### Provided records
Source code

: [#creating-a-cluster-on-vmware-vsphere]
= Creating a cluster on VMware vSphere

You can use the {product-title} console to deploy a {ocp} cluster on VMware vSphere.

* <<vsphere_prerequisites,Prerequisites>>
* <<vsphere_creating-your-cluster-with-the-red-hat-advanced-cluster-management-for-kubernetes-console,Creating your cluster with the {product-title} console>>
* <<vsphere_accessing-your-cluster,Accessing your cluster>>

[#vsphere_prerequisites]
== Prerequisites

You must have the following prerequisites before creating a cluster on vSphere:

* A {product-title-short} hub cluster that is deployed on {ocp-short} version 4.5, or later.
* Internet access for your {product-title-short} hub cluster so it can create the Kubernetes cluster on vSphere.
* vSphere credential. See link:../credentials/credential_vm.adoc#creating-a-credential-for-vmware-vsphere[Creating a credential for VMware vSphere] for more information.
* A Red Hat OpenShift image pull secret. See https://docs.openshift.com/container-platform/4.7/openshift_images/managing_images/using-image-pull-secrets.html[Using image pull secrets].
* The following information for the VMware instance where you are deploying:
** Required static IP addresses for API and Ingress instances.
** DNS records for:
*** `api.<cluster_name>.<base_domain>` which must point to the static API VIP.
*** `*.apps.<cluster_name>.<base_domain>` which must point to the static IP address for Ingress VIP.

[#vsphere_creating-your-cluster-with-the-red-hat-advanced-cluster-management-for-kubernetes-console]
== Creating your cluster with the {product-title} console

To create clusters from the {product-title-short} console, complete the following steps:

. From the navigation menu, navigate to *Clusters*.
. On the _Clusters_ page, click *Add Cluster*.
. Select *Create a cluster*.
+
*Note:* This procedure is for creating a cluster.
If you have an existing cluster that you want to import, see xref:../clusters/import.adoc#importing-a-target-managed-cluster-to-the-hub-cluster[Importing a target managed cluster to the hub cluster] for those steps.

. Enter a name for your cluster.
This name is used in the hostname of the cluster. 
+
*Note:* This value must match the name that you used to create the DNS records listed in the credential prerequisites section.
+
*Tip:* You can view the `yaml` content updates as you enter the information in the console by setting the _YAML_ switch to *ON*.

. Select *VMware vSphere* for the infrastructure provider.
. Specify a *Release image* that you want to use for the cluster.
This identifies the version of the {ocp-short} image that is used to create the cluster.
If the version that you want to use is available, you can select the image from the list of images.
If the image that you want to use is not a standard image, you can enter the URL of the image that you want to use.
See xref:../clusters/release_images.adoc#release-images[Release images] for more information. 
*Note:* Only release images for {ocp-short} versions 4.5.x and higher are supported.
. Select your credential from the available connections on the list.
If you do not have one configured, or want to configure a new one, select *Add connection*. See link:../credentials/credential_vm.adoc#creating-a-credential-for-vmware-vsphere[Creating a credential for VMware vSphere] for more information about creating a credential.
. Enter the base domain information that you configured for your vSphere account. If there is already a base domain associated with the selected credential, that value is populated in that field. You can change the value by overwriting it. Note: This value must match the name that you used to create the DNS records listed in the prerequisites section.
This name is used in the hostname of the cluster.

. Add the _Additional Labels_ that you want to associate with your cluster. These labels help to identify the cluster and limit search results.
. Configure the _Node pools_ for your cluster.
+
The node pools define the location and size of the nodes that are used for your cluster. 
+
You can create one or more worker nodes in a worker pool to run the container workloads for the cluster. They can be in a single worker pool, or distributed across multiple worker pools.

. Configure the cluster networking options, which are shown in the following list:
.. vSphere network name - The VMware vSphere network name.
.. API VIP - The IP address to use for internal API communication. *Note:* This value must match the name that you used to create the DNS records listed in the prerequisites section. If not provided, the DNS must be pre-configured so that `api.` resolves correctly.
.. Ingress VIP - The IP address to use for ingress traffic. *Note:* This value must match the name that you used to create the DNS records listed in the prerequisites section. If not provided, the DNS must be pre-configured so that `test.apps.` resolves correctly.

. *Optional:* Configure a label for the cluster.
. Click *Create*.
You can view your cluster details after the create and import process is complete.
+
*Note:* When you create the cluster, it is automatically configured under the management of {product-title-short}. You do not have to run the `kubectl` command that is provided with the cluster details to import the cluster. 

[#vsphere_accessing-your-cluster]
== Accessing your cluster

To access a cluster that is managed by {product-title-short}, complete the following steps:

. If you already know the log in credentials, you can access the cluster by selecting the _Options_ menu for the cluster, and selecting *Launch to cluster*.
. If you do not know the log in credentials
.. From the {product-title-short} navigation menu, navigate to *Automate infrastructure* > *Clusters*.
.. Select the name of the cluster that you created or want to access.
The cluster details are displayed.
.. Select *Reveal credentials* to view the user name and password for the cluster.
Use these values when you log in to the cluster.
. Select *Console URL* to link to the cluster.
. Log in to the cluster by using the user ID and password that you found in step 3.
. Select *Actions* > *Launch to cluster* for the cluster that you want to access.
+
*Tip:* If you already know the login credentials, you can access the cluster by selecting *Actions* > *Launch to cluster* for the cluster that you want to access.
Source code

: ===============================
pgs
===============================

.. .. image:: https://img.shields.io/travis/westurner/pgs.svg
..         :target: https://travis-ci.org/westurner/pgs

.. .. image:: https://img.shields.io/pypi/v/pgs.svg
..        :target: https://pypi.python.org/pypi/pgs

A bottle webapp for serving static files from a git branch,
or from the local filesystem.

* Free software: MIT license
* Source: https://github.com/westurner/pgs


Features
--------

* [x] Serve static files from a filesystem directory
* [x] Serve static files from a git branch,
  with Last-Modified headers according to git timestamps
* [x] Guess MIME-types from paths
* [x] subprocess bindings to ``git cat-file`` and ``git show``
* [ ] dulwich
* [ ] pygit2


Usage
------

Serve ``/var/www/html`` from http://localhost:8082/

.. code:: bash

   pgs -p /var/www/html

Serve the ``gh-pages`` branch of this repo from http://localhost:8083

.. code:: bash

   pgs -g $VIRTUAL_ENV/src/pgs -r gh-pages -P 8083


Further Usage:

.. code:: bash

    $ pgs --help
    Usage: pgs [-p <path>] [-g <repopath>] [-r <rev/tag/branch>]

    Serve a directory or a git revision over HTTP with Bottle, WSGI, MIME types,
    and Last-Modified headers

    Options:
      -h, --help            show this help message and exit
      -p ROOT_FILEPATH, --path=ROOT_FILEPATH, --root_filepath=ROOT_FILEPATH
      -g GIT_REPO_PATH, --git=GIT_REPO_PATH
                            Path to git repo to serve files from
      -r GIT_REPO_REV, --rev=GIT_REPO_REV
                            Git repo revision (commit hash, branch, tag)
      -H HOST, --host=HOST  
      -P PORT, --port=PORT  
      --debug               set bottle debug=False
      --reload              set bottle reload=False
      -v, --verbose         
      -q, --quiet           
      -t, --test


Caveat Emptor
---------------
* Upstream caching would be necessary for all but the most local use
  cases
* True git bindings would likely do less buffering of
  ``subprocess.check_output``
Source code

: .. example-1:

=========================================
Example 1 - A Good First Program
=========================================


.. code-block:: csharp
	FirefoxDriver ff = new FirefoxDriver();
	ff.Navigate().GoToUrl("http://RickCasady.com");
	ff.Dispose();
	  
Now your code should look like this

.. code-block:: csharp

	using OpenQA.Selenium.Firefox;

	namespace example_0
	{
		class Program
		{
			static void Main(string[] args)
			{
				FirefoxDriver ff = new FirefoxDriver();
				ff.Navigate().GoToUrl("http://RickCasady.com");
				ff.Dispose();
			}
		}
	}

### What you will do
Every line that contains the string "pypi" should be returned from the data.

### Result of this exercise
.. .. image:: https://img.shields.io/pypi/v/pgs.svg
..        :target: https://pypi.python.org/pypi/pgs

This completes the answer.